PROBLEM DETAILS: Output the listing exactly, without its pictures.

SUPPLIED MATERIAL:

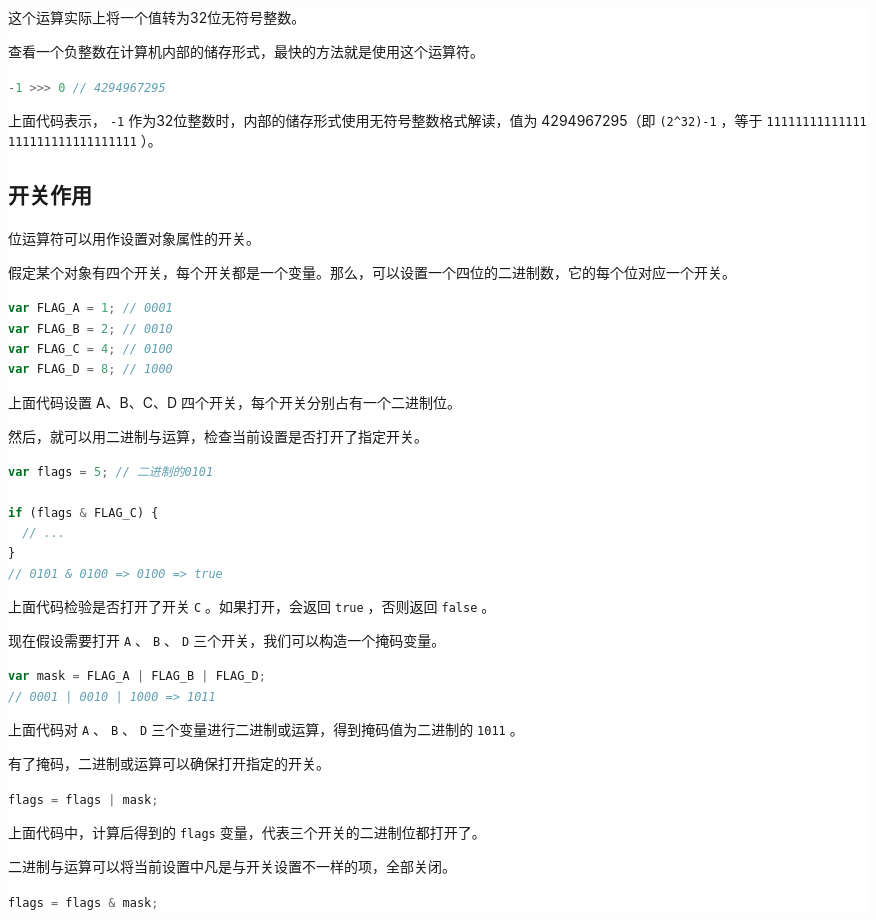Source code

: 这个运算实际上将一个值转为32位无符号整数。

查看一个负整数在计算机内部的储存形式，最快的方法就是使用这个运算符。

```js
-1 >>> 0 // 4294967295
```

上面代码表示， `-1` 作为32位整数时，内部的储存形式使用无符号整数格式解读，值为 4294967295（即 `(2^32)-1` ，等于 `11111111111111111111111111111111` ）。

## 开关作用

位运算符可以用作设置对象属性的开关。

假定某个对象有四个开关，每个开关都是一个变量。那么，可以设置一个四位的二进制数，它的每个位对应一个开关。

```js
var FLAG_A = 1; // 0001
var FLAG_B = 2; // 0010
var FLAG_C = 4; // 0100
var FLAG_D = 8; // 1000
```

上面代码设置 A、B、C、D 四个开关，每个开关分别占有一个二进制位。

然后，就可以用二进制与运算，检查当前设置是否打开了指定开关。

```js
var flags = 5; // 二进制的0101

if (flags & FLAG_C) {
  // ...
}
// 0101 & 0100 => 0100 => true
```

上面代码检验是否打开了开关 `C` 。如果打开，会返回 `true` ，否则返回 `false` 。

现在假设需要打开 `A` 、 `B` 、 `D` 三个开关，我们可以构造一个掩码变量。

```js
var mask = FLAG_A | FLAG_B | FLAG_D;
// 0001 | 0010 | 1000 => 1011
```

上面代码对 `A` 、 `B` 、 `D` 三个变量进行二进制或运算，得到掩码值为二进制的 `1011` 。

有了掩码，二进制或运算可以确保打开指定的开关。

```js
flags = flags | mask;
```

上面代码中，计算后得到的 `flags` 变量，代表三个开关的二进制位都打开了。

二进制与运算可以将当前设置中凡是与开关设置不一样的项，全部关闭。

```js
flags = flags & mask;
```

RESULT OF THIS EXERCISE:
Source code

: 这个运算实际上将一个值转为32位无符号整数。

查看一个负整数在计算机内部的储存形式，最快的方法就是使用这个运算符。

```js
-1 >>> 0 // 4294967295
```

上面代码表示， `-1` 作为32位整数时，内部的储存形式使用无符号整数格式解读，值为 4294967295（即 `(2^32)-1` ，等于 `11111111111111111111111111111111` ）。

## 开关作用

位运算符可以用作设置对象属性的开关。

假定某个对象有四个开关，每个开关都是一个变量。那么，可以设置一个四位的二进制数，它的每个位对应一个开关。

```js
var FLAG_A = 1; // 0001
var FLAG_B = 2; // 0010
var FLAG_C = 4; // 0100
var FLAG_D = 8; // 1000
```

上面代码设置 A、B、C、D 四个开关，每个开关分别占有一个二进制位。

然后，就可以用二进制与运算，检查当前设置是否打开了指定开关。

```js
var flags = 5; // 二进制的0101

if (flags & FLAG_C) {
  // ...
}
// 0101 & 0100 => 0100 => true
```

上面代码检验是否打开了开关 `C` 。如果打开，会返回 `true` ，否则返回 `false` 。

现在假设需要打开 `A` 、 `B` 、 `D` 三个开关，我们可以构造一个掩码变量。

```js
var mask = FLAG_A | FLAG_B | FLAG_D;
// 0001 | 0010 | 1000 => 1011
```

上面代码对 `A` 、 `B` 、 `D` 三个变量进行二进制或运算，得到掩码值为二进制的 `1011` 。

有了掩码，二进制或运算可以确保打开指定的开关。

```js
flags = flags | mask;
```

上面代码中，计算后得到的 `flags` 变量，代表三个开关的二进制位都打开了。

二进制与运算可以将当前设置中凡是与开关设置不一样的项，全部关闭。

```js
flags = flags & mask;
```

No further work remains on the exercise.